JAKARTA, KOMPAS.com - Komisi Kejaksaan menyebut ada banyak titik rawan korupsi yang dimanfaatkan tersangka atau terdakwa untuk meloloskan diri dari jeratan hukum.
Titik-titik tersebut bisa dideteksi sejak dimulainya penyelidikan hingga proses penuntutan.
Contohnya, dalam kasus tangkap tangan pejabat PT Brantas Abipraya yang menyeret Kejaksaan Tinggi DKI Jakarta.
PT BA hendak menyuap Kejati DKI Jakarta untuk menghentikan penyelidikan yang tengah diusut. Begitu pun di tingkat penyidikan, ada juga yang memanfaatkan celah agar kasusnya dipetieskan.
Komisioner Komisi Kejaksaan Indro Sugianto menyebut, tersangka juga memanfaatkan celah untuk mencoba mempengaruhi jaksa penuntut umum di pengadilan.
"Mulai dari penyusunan dakwaan. Dakwaan itu kan isinya uraian fakta hukum, yang akan menentukan setelahnya (saat sidang)," kata Indro saat dihubungi, Rabu (13/4/2016).
Kemudian, keputusan untuk.melakukan penahanan juga rawan terjadi suap. Tersangka atau terdakwa yang dianggap layak ditahan, akan menyuap jaksa untuk tidak membuat surat penetapan itu.

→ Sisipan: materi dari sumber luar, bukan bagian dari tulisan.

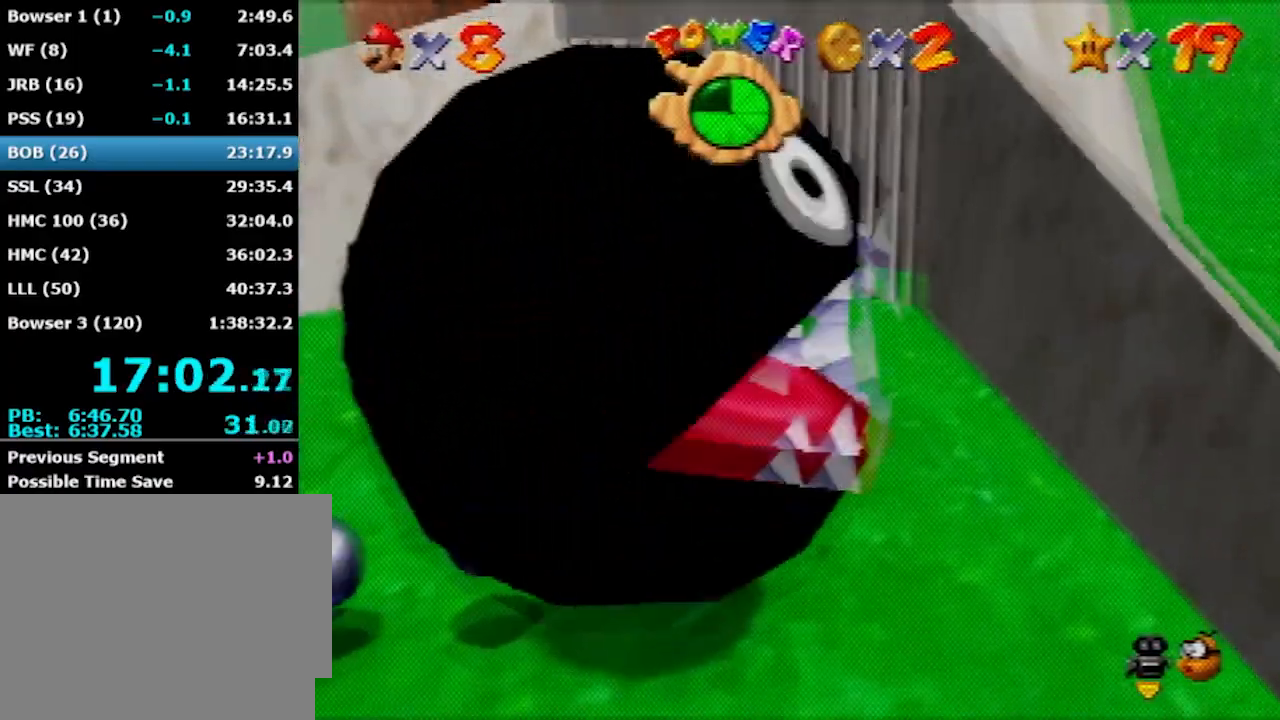
{"buttons": [], "left_stick": "up-left", "events": [[66, "Z", "down"], [100, "A", "down"], [267, "A", "up"], [267, "Z", "up"], [433, "left_stick", "up-left"]]}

Indro mengatakan, penuntutan oleh jaksa juga berpotensi dipengaruhi oleh terdakwa.
Contohnya baru terjadi beberapa waktu lalu. Dua jaksa Kejati Jawa Barat ditangkap Komisi Pemberantasan Korupsi lantaran menerima suap dari terdakwa.
Suap tersebut dimaksudkan agar jaksa meringankan tuntutan.
"Ini yang juga sering terjadi. Untuk menyatakan tingkat hukuman berapa," kata Indro.
Terakhir, kerawanan ada dalam proses pengembalian kerugian negara dan penyitaan aset.
Indro menyayangkan masih adanya celah itu. Padahal, kata Indro, jaksa sudah memiliki standar operasional sendiri untuk menangani perkara mulai dari penyelidikan hingga penuntutan.
Namun, diakui Indro, pengawasan terhadap SOP itu yang masih lemah.
"Semestinya melibatkan masyarakat juga untuk tahu SOP sehingga tahu kerjanya jaksa kayak apa. Jadi tahu ada masalah apa," kata Indro.
Kasus tangkap tangan jaksa itu bisa menjadi koreksi untuk kejaksaan ke depan dari segi pengawasan.
Selain itu, kejaksaan juga diminta memperkuat akses informaai terhadap tata kerja formal dalam menangani perkara. Ketika pengawasan lemah, di situ lah muncul titik rawan korupsi.
Indro meminta agar jaksa yang terjerat korupsi dihukum yang pantas karena tak hanya mencoreng nama pribadi, tapi juga instansi tempatnya bekerja.
"Jaksa yang tidak terpuji mungkin ada, tapi yg berprestasi jauh lebih banyak. Kalau ada jaksa melakukan hal tidak terpuji harus diambil tindakan supaya tidak mencoreng jaksa yang baik yang jumlahnya lebih banyak," ujar Indro.